Stiftskeller, Innsbruck – in the shadow of the imperial buildings, it’s always packed with tourists and locals. Schatzi, Kitzbühel – this pink paradise counts Arnold Schwarzenegger among its fans Auracher Löchl, Kufstein – 600 years later, this renowned restaurant is as popular as ever

Tyrol is famous for its schnapps; in fact, it is Austria’s biggest producer of this fruit brandy. Drinking out isn’t as cheap as you might expect, especially in the ski resorts. Luckily for us, the University of Innsbruck’s Erasmus society offers some great student nights where you won’t be ripped off.

Let’s start off with the boring bit: food shopping. Tyrol has a wide selection of small supermarkets and convenience stores, but apart from in certain ski resorts and train stations these are never open on Sundays. For low budgets head to Lidl or Hofer, Austria’s version of Aldi. Spar, Billa and MPreis are popular mid-range stores, while Merkur is more of a Waitrose.

If you don’t arrive expecting the Trafford Centre, you’ll be pleasantly surprised by Innsbruck’s shopping offering – there’s even a Primark! Should you fancy a change of scenery, the Outlet Centre just over the Italian border at Brenner offers reduced designer goods.

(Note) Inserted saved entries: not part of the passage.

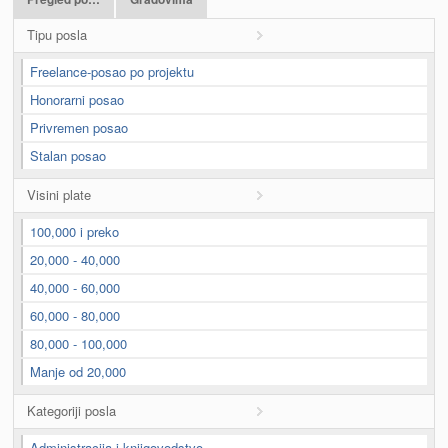
Tipu posla
Freelance-posao po projektu
Honorarni posao
Privremen posao
Stalan posao
Visini plate
100,000 i preko
20,000 - 40,000
40,000 - 60,000
60,000 - 80,000
80,000 - 100,000
Manje od 20,000
Kategoriji posla
Administracija i knjigovodstvo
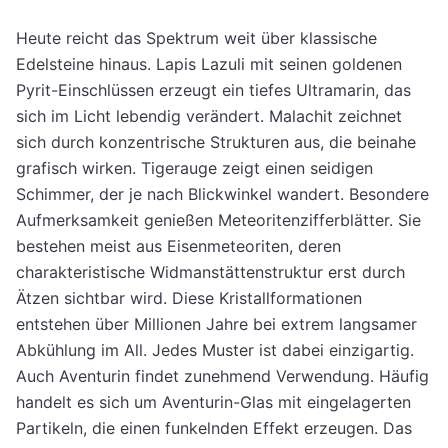
Heute reicht das Spektrum weit über klassische
Edelsteine hinaus. Lapis Lazuli mit seinen goldenen
Pyrit-Einschlüssen erzeugt ein tiefes Ultramarin, das
sich im Licht lebendig verändert. Malachit zeichnet
sich durch konzentrische Strukturen aus, die beinahe
grafisch wirken. Tigerauge zeigt einen seidigen
Schimmer, der je nach Blickwinkel wandert. Besondere
Aufmerksamkeit genießen Meteoritenzifferblätter. Sie
bestehen meist aus Eisenmeteoriten, deren
charakteristische Widmanstättenstruktur erst durch
Ätzen sichtbar wird. Diese Kristallformationen
entstehen über Millionen Jahre bei extrem langsamer
Abkühlung im All. Jedes Muster ist dabei einzigartig.
Auch Aventurin findet zunehmend Verwendung. Häufig
handelt es sich um Aventurin-Glas mit eingelagerten
Partikeln, die einen funkelnden Effekt erzeugen. Das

6. Indulge your Inner Tourist


  1. Be transported back to medieval times at Schloss Tratzberg, Jenbach 
  2. Unleash your inner prince or princess at the Hofburg, Innsbruck 
  3. Square up to the 28 bronze statues that line the aisle at the Hofkirche, Innsbruck


  1. Try not to scream on the L2, one of the world’s scariest waterslides, at the Wörgler Wasserwelt, Wörgl 
  2. Take a thrill-seeking friend (or four) on the Innsbruck bobsleigh track 
  3. Bring your skis or sledge to the Sankt Johann ski area for snowy fun in the shadow of the Wilder Kaiser mountains


  1. Buy some beautiful Swarovski jewellery at the Kristallwelten, Wattens 
  2. Take a topsy-turvy picture at the Haus steht Kopf, Terfens 
  3. Ride a mine train underneath the Alps at the Schwaz Silver Mines

I hope this guide proves useful for anyone thinking of or preparing for a year abroad in this beautiful part of the world. If you want to know more about the life of a Language Assistant in Tyrol, please check out my blog

In the words of the locals: “Pfiat enk!”